L’omosessualità femminile, a differenza di quella maschile, venne ignorata dal paragrafo 175 del Codice Penale Tedesco perché le donne erano considerate un elemento di secondo piano nella società e, si legge nell’articolo, che: “le donne che indulgono in relazioni sessuali innaturali non sono impedite del tutto come agenti procreativi diversamente dagli omosessuali uomini, spesso l’esperienza mostra che le donne tornino a relazioni normali”. Il fatidico ritorno a relazioni ‘normali’ veniva tuttavia molte volte forzato come racconta Giacomo Cantucci: “Molte di queste donne venivano costrette a prostituirsi nei bordelli come tentativo di rieducazione”.

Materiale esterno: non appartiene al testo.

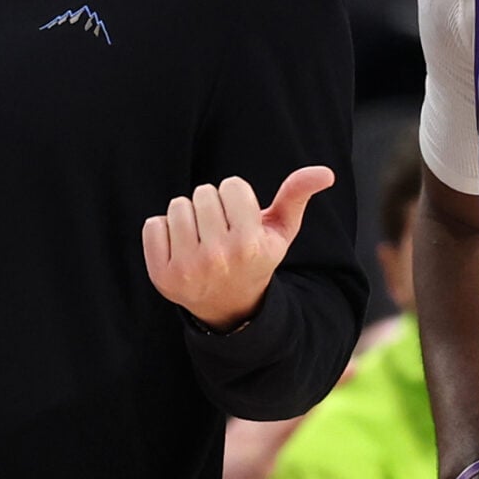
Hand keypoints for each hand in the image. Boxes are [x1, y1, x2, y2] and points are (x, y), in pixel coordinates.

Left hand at [143, 168, 333, 332]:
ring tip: (200, 238)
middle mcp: (218, 258)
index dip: (235, 197)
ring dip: (187, 216)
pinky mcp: (161, 275)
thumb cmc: (255, 257)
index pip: (231, 185)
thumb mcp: (280, 232)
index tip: (240, 219)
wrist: (228, 306)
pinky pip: (153, 225)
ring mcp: (187, 268)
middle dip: (211, 205)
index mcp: (250, 245)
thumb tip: (325, 172)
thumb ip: (298, 196)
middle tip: (219, 230)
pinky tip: (179, 249)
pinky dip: (163, 231)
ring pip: (178, 206)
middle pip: (203, 193)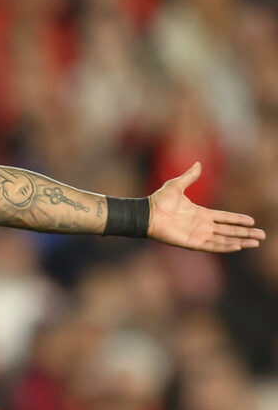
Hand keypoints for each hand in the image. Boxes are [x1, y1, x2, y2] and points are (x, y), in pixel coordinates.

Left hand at [148, 162, 265, 252]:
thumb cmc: (159, 200)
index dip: (238, 219)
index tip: (252, 221)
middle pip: (229, 230)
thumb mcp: (176, 185)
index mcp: (201, 214)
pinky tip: (237, 246)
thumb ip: (190, 176)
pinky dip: (224, 246)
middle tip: (262, 235)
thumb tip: (198, 163)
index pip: (225, 218)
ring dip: (240, 241)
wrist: (147, 213)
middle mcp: (202, 226)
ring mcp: (198, 235)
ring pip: (224, 239)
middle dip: (246, 233)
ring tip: (255, 242)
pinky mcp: (192, 243)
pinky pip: (212, 246)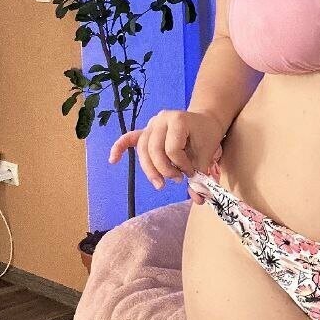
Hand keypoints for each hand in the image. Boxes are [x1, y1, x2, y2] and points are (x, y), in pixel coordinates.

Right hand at [108, 109, 224, 204]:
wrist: (205, 121)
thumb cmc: (206, 137)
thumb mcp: (206, 155)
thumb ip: (200, 177)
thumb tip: (198, 200)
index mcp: (178, 120)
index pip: (172, 149)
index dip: (182, 165)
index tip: (191, 172)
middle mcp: (161, 120)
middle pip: (153, 149)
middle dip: (164, 170)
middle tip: (177, 180)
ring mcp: (152, 124)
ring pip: (142, 149)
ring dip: (150, 169)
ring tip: (160, 183)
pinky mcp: (146, 130)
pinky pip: (130, 138)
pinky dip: (120, 148)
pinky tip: (113, 160)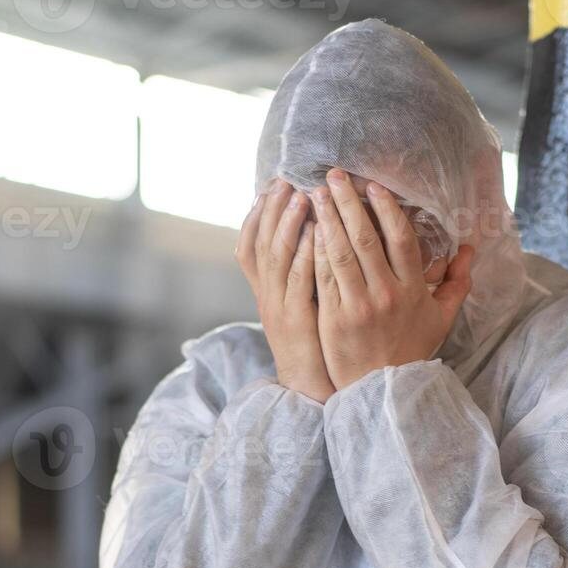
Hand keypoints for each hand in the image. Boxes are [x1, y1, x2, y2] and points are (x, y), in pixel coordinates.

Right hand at [236, 178, 334, 403]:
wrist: (307, 387)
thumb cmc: (311, 343)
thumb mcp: (297, 305)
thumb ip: (299, 274)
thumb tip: (310, 238)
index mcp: (263, 290)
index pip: (249, 244)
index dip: (256, 215)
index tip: (268, 187)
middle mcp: (265, 295)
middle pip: (260, 243)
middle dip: (272, 209)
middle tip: (284, 181)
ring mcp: (278, 307)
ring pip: (276, 257)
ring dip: (287, 224)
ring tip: (299, 196)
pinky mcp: (296, 320)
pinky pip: (299, 281)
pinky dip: (305, 253)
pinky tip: (317, 232)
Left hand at [311, 169, 473, 390]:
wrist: (382, 391)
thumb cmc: (411, 351)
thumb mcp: (441, 319)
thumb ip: (457, 283)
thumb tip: (470, 250)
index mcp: (413, 291)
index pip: (400, 239)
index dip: (386, 209)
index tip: (373, 187)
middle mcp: (386, 294)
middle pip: (365, 238)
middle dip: (348, 202)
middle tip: (333, 176)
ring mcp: (357, 306)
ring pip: (340, 252)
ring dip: (326, 219)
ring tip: (314, 194)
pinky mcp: (334, 318)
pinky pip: (324, 276)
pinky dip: (315, 250)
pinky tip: (308, 230)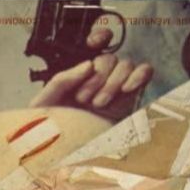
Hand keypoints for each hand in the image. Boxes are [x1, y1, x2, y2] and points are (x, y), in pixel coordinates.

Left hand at [29, 26, 152, 117]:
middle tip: (84, 99)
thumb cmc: (49, 129)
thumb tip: (89, 64)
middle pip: (110, 58)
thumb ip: (62, 79)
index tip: (94, 43)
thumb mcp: (46, 102)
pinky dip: (139, 76)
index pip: (95, 43)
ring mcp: (116, 87)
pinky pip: (144, 74)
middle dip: (98, 77)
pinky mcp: (130, 98)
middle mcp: (98, 77)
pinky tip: (127, 88)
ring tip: (98, 104)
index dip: (99, 36)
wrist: (61, 153)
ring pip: (126, 65)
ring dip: (112, 82)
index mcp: (78, 73)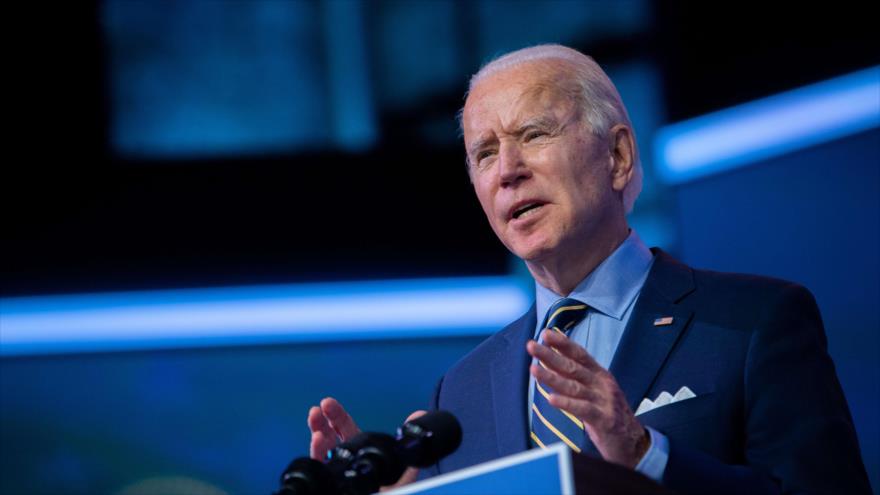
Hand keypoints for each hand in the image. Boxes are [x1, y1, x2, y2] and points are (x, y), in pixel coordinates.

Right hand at [307, 397, 424, 488]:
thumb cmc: (394, 488)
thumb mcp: (403, 463)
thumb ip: (408, 441)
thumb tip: (419, 415)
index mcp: (359, 448)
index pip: (344, 426)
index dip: (336, 414)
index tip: (327, 402)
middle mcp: (345, 458)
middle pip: (328, 436)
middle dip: (321, 422)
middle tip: (318, 409)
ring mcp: (337, 471)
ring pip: (321, 452)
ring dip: (317, 439)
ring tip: (317, 432)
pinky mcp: (334, 484)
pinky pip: (323, 469)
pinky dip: (317, 457)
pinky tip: (318, 445)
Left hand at [527, 329, 649, 467]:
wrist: (634, 443)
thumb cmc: (608, 414)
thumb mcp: (592, 391)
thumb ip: (573, 378)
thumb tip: (549, 361)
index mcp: (600, 374)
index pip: (580, 354)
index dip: (563, 343)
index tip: (545, 334)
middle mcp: (602, 384)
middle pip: (573, 367)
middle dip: (550, 355)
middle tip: (531, 346)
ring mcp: (604, 401)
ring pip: (574, 386)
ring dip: (552, 377)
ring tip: (533, 370)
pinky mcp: (605, 420)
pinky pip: (583, 409)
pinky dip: (566, 403)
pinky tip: (551, 399)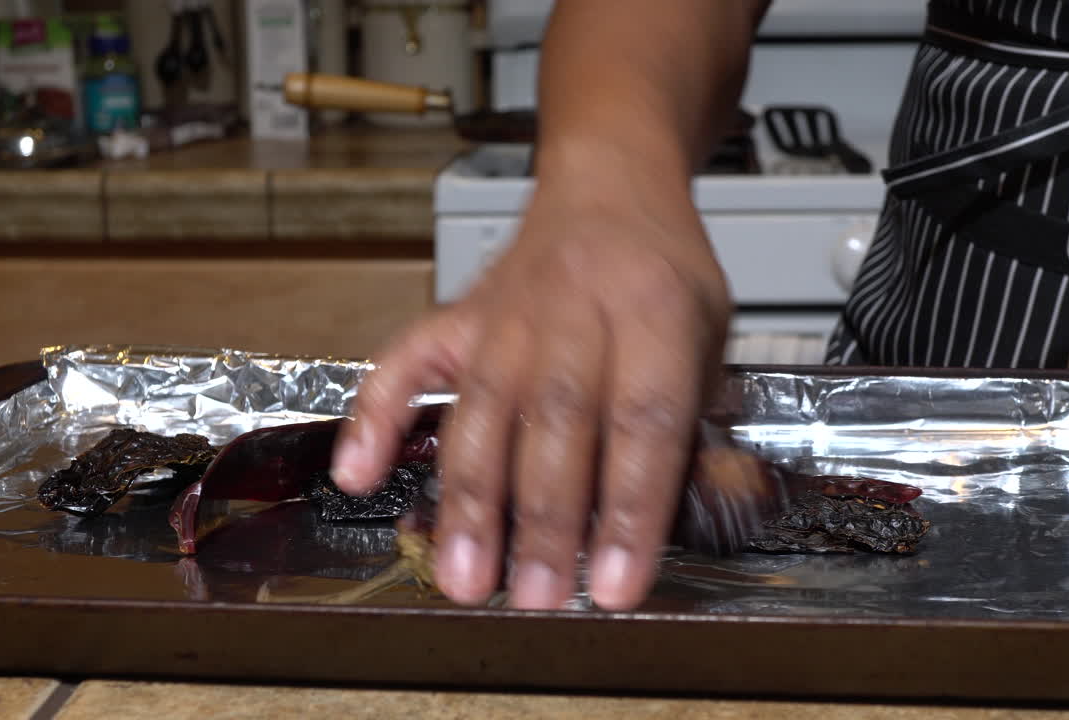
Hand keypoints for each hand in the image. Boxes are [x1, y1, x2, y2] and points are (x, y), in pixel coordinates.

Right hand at [330, 176, 731, 610]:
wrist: (609, 185)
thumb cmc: (664, 273)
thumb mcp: (713, 337)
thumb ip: (696, 424)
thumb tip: (686, 519)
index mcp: (655, 309)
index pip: (644, 420)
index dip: (631, 508)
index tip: (619, 583)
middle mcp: (575, 307)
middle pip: (556, 420)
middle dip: (546, 519)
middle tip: (538, 597)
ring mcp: (506, 310)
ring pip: (483, 407)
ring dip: (471, 498)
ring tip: (464, 576)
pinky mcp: (458, 315)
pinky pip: (405, 362)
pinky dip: (374, 418)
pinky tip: (355, 477)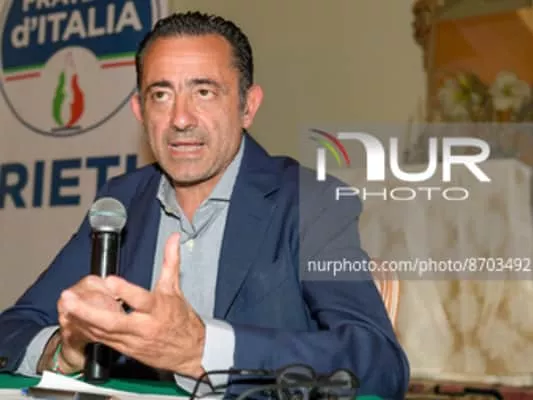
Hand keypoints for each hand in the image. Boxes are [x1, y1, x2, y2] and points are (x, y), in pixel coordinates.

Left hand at [59, 233, 205, 377]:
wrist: (190, 350)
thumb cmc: (181, 318)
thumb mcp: (176, 289)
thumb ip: (170, 261)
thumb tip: (173, 238)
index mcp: (158, 309)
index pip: (141, 300)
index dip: (125, 291)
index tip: (109, 280)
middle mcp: (144, 326)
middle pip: (113, 321)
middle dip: (88, 311)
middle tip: (69, 299)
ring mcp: (133, 340)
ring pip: (103, 332)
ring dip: (82, 320)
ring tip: (65, 307)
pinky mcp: (126, 349)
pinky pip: (103, 340)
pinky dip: (88, 330)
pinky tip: (74, 321)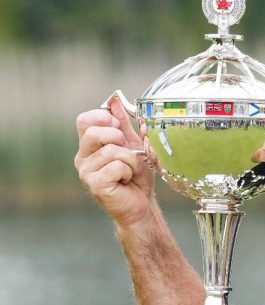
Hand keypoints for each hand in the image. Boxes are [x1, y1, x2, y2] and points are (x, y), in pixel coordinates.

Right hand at [74, 97, 155, 227]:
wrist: (142, 203)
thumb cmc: (137, 176)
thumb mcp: (134, 144)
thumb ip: (124, 124)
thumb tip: (115, 100)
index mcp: (89, 145)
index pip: (84, 120)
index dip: (103, 118)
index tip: (118, 127)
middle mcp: (83, 157)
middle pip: (95, 132)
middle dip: (119, 139)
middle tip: (128, 152)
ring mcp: (86, 171)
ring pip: (111, 151)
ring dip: (130, 160)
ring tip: (130, 170)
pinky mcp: (95, 184)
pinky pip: (115, 166)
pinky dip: (128, 171)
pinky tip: (126, 180)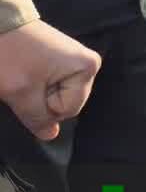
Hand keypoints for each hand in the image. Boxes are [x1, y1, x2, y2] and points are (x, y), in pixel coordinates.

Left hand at [0, 20, 100, 140]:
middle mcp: (87, 63)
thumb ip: (37, 118)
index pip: (68, 110)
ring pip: (57, 94)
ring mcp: (75, 59)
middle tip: (23, 81)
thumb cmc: (11, 55)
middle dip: (41, 99)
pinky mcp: (62, 57)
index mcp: (87, 68)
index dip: (44, 107)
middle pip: (66, 102)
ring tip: (22, 74)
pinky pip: (53, 82)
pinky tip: (25, 70)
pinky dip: (36, 82)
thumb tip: (50, 136)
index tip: (27, 88)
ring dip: (36, 92)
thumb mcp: (21, 92)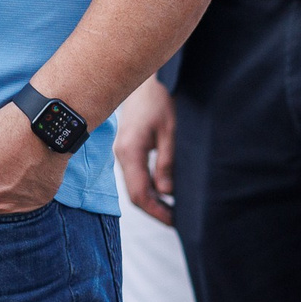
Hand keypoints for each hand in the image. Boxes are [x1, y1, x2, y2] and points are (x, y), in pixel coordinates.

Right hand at [113, 77, 175, 224]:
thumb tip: (166, 192)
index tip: (175, 221)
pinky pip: (137, 174)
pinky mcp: (128, 148)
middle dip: (156, 210)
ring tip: (175, 210)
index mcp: (130, 152)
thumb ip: (167, 161)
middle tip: (178, 220)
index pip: (139, 194)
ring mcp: (124, 152)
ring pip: (136, 185)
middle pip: (136, 193)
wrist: (145, 79)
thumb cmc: (159, 100)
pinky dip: (150, 186)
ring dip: (154, 199)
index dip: (157, 211)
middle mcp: (123, 155)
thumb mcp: (170, 130)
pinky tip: (165, 190)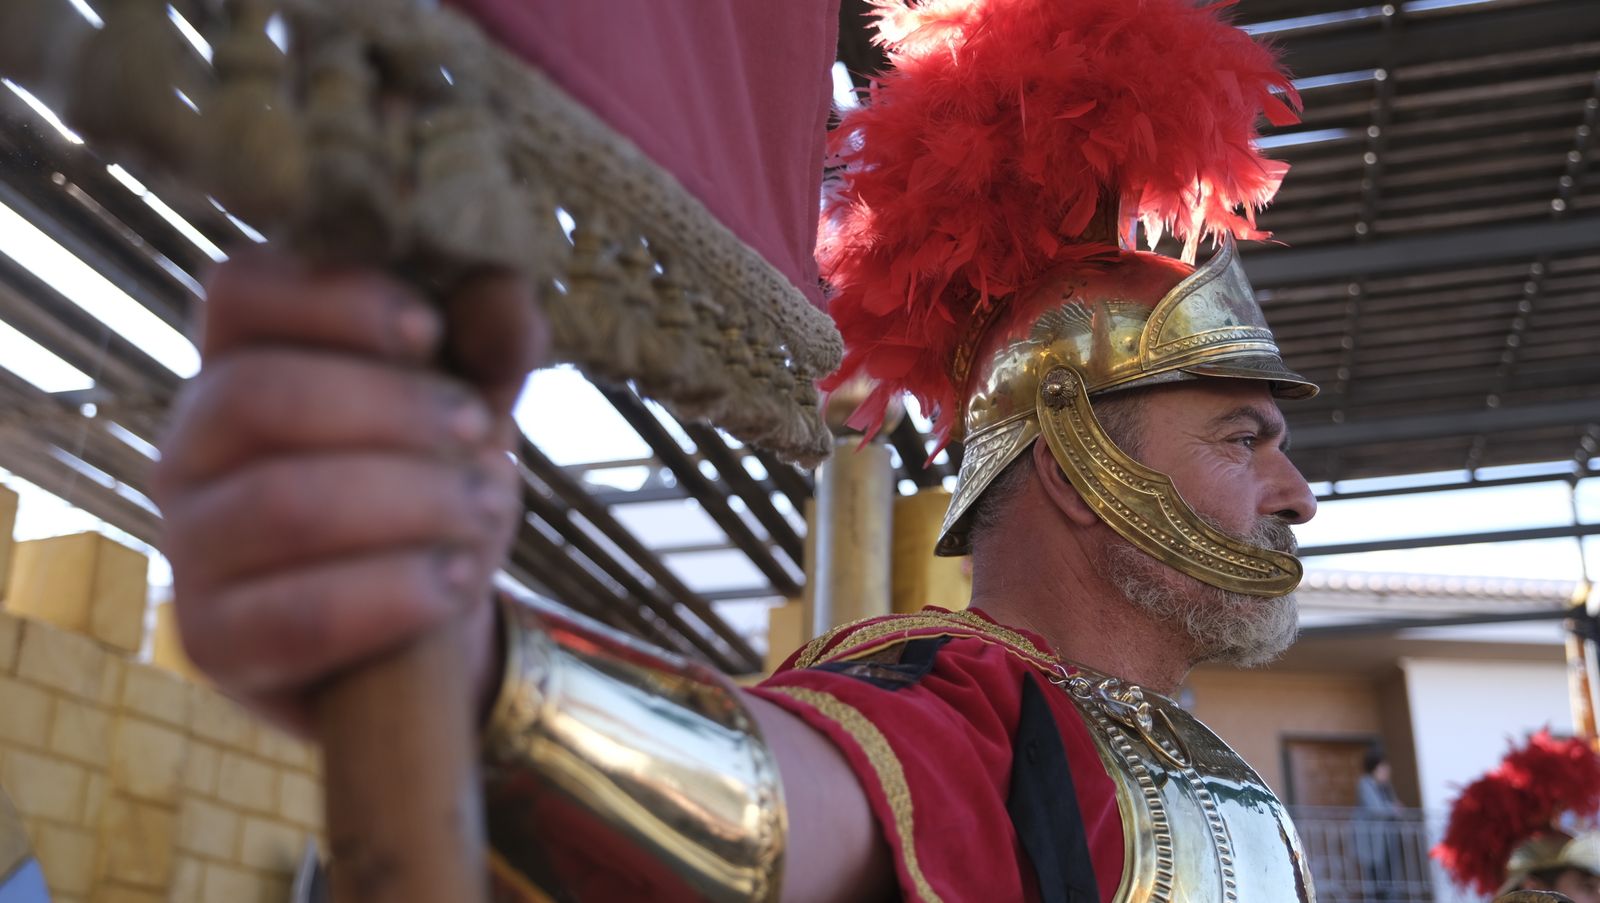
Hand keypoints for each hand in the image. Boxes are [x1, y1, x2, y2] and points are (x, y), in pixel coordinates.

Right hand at [151, 251, 546, 733]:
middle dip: (391, 408)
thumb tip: (502, 308)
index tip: (429, 331)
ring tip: (484, 507)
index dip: (335, 299)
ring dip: (408, 500)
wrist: (421, 617)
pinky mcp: (213, 641)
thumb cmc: (430, 477)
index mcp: (240, 360)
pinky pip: (291, 617)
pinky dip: (392, 595)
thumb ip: (494, 335)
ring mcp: (189, 546)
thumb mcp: (475, 394)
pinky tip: (454, 580)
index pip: (239, 291)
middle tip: (481, 431)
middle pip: (257, 395)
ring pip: (279, 505)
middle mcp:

Una delle storie ci tocca particolarmente da vicino, quella di Cerere Bagnolati, staffetta partigiana e combattente. Fu arrestata a Ferrara il 21 agosto 1944 dalle SS come oppositrice politica, portata nei sotterranei del Castello Estense, quindi nel carcere di S. Giovanni in Monte (Bologna) e infine deportata in Germania, prima a Ravensbrück poi a Flosengürg. È sopravvissuta ed è stata insignita della Croce al merito di guerra. Essendo identificata come oppositrice politica il suo triangolo era di colore rosso.
A spiegare più nel dettaglio il significato dei triangoli il direttore dell’Archivio di Stato di Ferrara Davide Guarnieri: “Veniva usato il principio del ‘dividi et impera’ i colori dei triangoli e la differenziazioni degli internati serviva a esercitare su di essi un maggiore controllo, in questo modo si generarono dei conflitti tra gli stessi deportati che non vedevano di buon grado chi aveva un colore diverso dal loro. La rivolta di migliaia e migliaia di internati sarebbe stata molto difficile da sedare, il modo più semplice per controllarli era appunti dividerli”.
Nell’Archivio di Stato queste persone vennero inserite nel fascicolo 8, ovvero quelle delle persone considerate durante il ventennio “pericolose per l’ordinamento democratico dello Stato”. Quello di Cerere Bagnolati era un fascicolo particolare perché erano presenti due documenti in cui è chiaramente scritto che lei era “L’esbica” (scritto in modo sbagliato), quei documenti sono stati per 70 anni secretati perché la legge vieta anche ora la divulgazione, per il tempo stabilito di 70 anni, di dati considerati sensibili. Sono stati infatti solo recentemente resi pubblici.